Thursday, January 16, 2014

Big Sangamo Deal for California Stem Cell Agency with an Asterisk

It was a $20 million deal -- possibly as much as $300 million --for Sangamo BioSciences, and its president told the California stem cell agency,
“We wouldn't be where we are today without you.”
The $3 billion agency has pumped $5.4 million into the publicly traded Richmond, Ca., firm for HIV/AIDS research and another $6.4 million last May for a phase one clinical trial dealing with beta-thalassemia, a genetic blood disease.

Last week Sangamo announced that Biogen Idec of Cambridge, Mass., would buy into its research related to beta-thalassemia as well as sickle cell anemia. The announcement said Biogen Idec will also reimburse Sangamo for “its internal and external research and development program-related costs.” Payments of up to another $300 million could come Sangamo's way if it meets certain goals.

Kevin McCormack, CIRM's senior director of public communications,wrote on the agency's blog that it has been “a very good start” in 2014 for CIRM. He noted that the Sangamo announcement followed similar good news from Capricor, another CIRM grant recipient that has announced funding from Big Pharma.

He quoted Ellen Feigal, senior vice president at the agency, as showing how “important the funding we provide is in helping companies like Sangamo get their research to a point where big pharmaceutical companies stand up and take notice, and invest.” 

McCormack wrote that Edward Lanphier, president of Sangamo, sent an email to CIRM in connection with the announcement that said,
"Thank you for ALL of your support over the past several years. We wouldn't be where we are today without you."
The Sangamo deal, however, has an asterisk. In May 2012, a “special advisor” to the stem cell agency, Saira Ramasastry, was nominated to the seven-member Sangamo board of directors. Following an item in the California StemCell Report, the agency announced that her contract was not being renewed. CIRM said she was not involved in a decision-making role and was not required to file a statement of economic interests with the agency.
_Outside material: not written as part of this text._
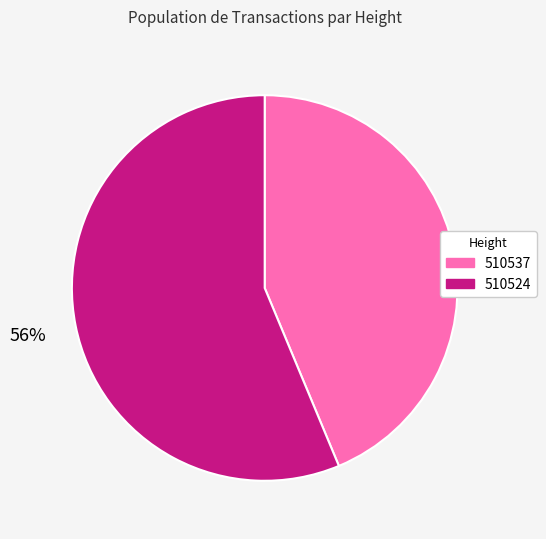

How many slices are in this pie chart?

2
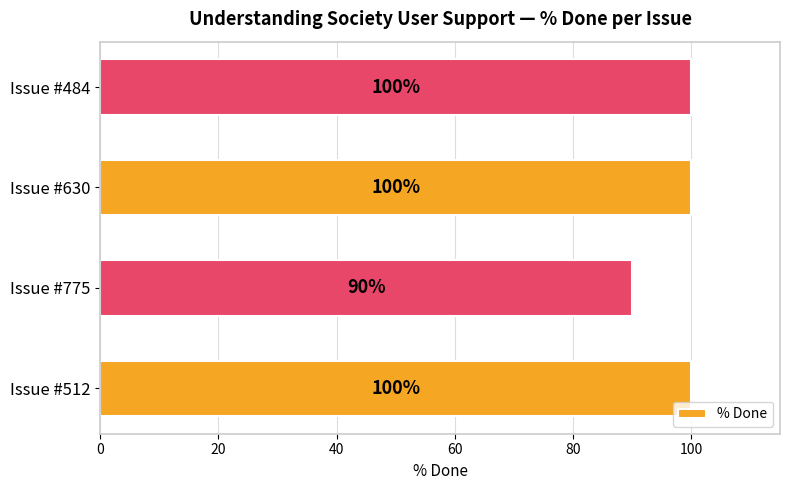

How many bars are there in total?

4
Ramasastry subsequently was elected to the Sangamo board where she still holds a seat.

Sangamo's stock closed at $19.84 today, up 46 cents. Its 52 week high is $20.33 and its low $6.86.

Our take: The investment in Sangamo is a healthy sign of expanding interest from larger firms in stem cell therapies. However, it is darkened by the "revolving door" situation involving Ramasastry. CIRM does not require public disclosures of the financial interests of its consultants. Nor does it restrict revolving door arrangements with them that permit later employment at CIRM-connected firms. At the same time, the agency is moving aggressively to engage industry ever more closely and to generate results that will resonate with the public. The agency would do well to heed the conflict-of-interest study from the prestigious Institute of Medicine in 2009. Bernie Lo of UCSF was one of the editors of the study. He wrote that medical research and the private sector have sharply divergent priorities and sometimes irreconcilable differences. The stem cell agency should act to ensure that both the appearance and reality of cronyism, insider dealings and conflicts-of-interest do not blemish its scientific track record.